Read John 10:1-18 The Good Shepherd
Verily, verily, I say unto you, He that entereth not by the door into the sheepfold, but climbeth up some other way, the same is a thief and a robber. But he that entereth in by the door is the shepherd of the sheep. To him the porter openeth; and the sheep hear his voice: and he calleth his own sheep by name, and leadeth them out. And when he putteth forth his own sheep, he goeth before them, and the sheep follow him: for they know his voice. And a stranger will they not follow, but will flee from him: for they know not the voice of strangers. This parable spake Jesus unto them: but they understood not what things they were which he spake unto them. Then said Jesus unto them again, Verily, verily, I say unto you, I am the door of the sheep. All that ever came before me are thieves and robbers: but the sheep did not hear them. I am the door: by me if any man enter in, he shall be saved, and shall go in and out, and find pasture. The thief cometh not, but for to steal, and to kill, and to destroy: I am come that they might have life, and that they might have it more abundantly. I am the good shepherd: the good shepherd giveth his life for the sheep. But he that is an hireling, and not the shepherd, whose own the sheep are not, seeth the wolf coming, and leaveth the sheep, and fleeth: and the wolf catcheth them, and scattereth the sheep. The hireling fleeth, because he is an hireling, and careth not for the sheep. I am the good shepherd, and know my sheep, and am known of mine. As the Father knoweth me, even so know I the Father: and I lay down my life for the sheep. And other sheep I have, which are not of this fold: them also I must bring, and they shall hear my voice; and there shall be one fold, and one shepherd.
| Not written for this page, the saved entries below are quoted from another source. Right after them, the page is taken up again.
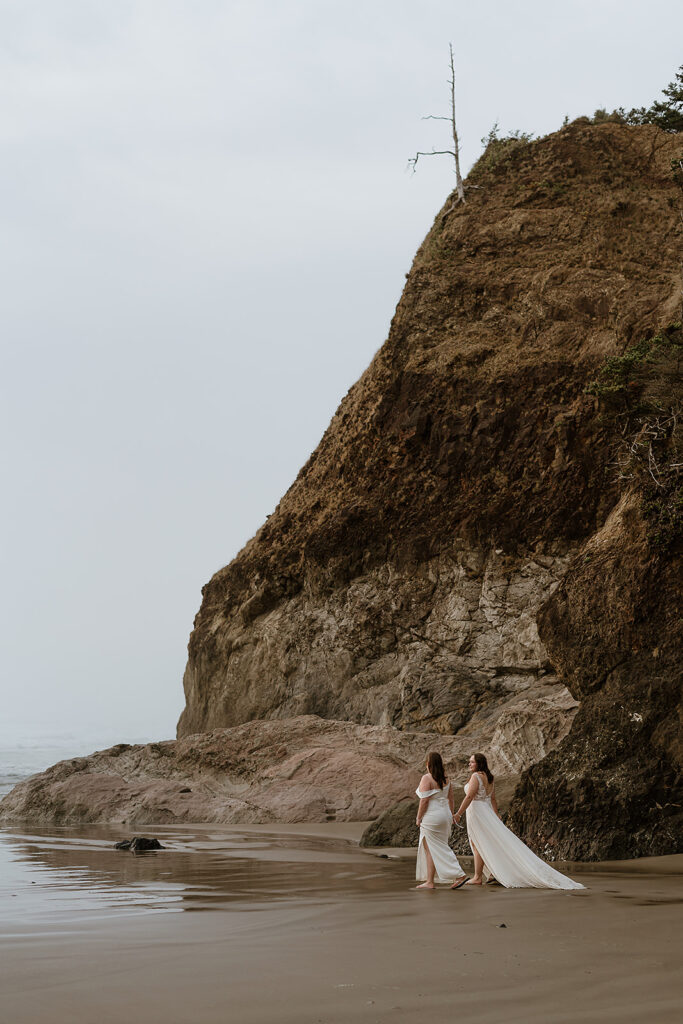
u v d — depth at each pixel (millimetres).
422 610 34906
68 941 6789
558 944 6543
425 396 38844
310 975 5582
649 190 43594
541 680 30828
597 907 8461
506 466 35844
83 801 24000
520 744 20156
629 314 37062
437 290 42000
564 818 14055
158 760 26297
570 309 38656
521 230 42719
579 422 34969
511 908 8461
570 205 43344
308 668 35781
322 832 19688
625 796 13898
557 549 33531
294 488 43562
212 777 25094
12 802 24844
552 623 16859
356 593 36438
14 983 5395
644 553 16328
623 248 41125
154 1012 4734
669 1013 4562
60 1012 4734
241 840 18047
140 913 8312
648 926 7324
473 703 30906
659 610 15875
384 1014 4656
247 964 5918
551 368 36875
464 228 43781
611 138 45938
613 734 14703
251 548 42188
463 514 35531
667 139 45531
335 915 8125
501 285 40750
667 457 18188
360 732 26172
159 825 22391
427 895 9703
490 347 39031
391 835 16578
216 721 38688
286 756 25141
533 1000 4891
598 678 16016
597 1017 4508
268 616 38438
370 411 41438
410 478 37844
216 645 40406
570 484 34188
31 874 12086
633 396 21875
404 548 36188
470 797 10922
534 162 45969
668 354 20750
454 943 6629
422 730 30609
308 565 38000
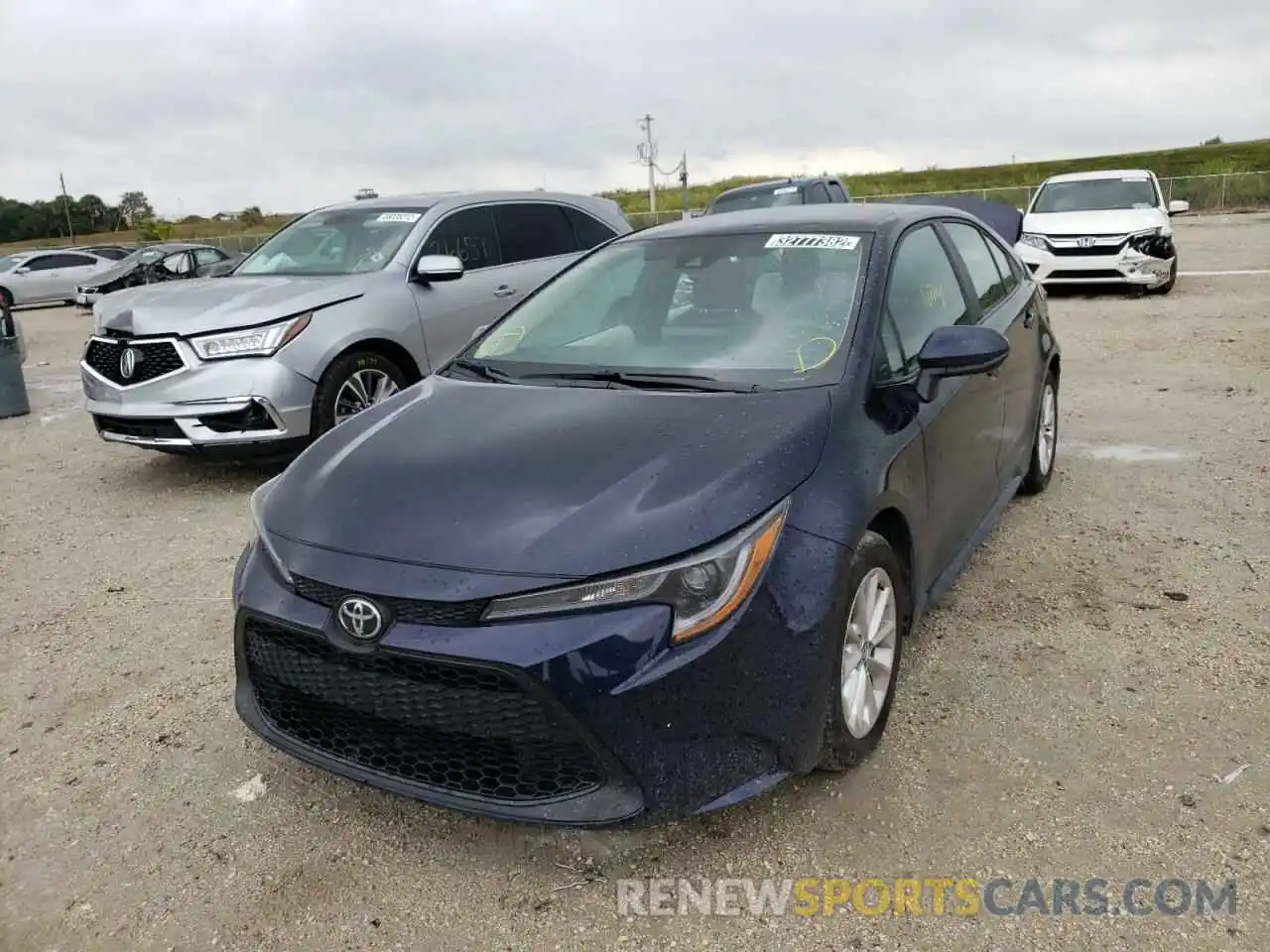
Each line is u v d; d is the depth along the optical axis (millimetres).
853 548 2754
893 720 3307
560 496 2656
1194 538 4719
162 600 4707
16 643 4305
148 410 6098
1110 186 14211
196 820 3020
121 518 6012
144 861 2848
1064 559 4547
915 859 2676
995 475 4312
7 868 2846
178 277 23688
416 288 6992
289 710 2898
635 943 2447
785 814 2873
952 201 15359
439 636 2463
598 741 2416
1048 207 14320
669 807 2479
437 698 2512
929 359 3270
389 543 2635
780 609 2576
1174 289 13648
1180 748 3086
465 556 2527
Therefore doth my Father love me, because I lay down my life, that I might take it again. No man taketh it from me, but I lay it down of myself. I have power to lay it down, and I have power to take it again. This commandment have I received of my Father.
How does John 10 compare or contrast with Psalms 23?
They are both about shepherds and sheep. Psalm 23 is from the perspective of David, the sheep while John 10 is from the perspective is of Jesus the shepherd.
It is said that many people know the 23rd Psalms, but not enough know the Shepherd of the 23rd Psalms. As we study over the next few weeks, may that be our purpose, not to simply know more about the Psalms, but to find a deeper walk with the Shepherd of the Psalms.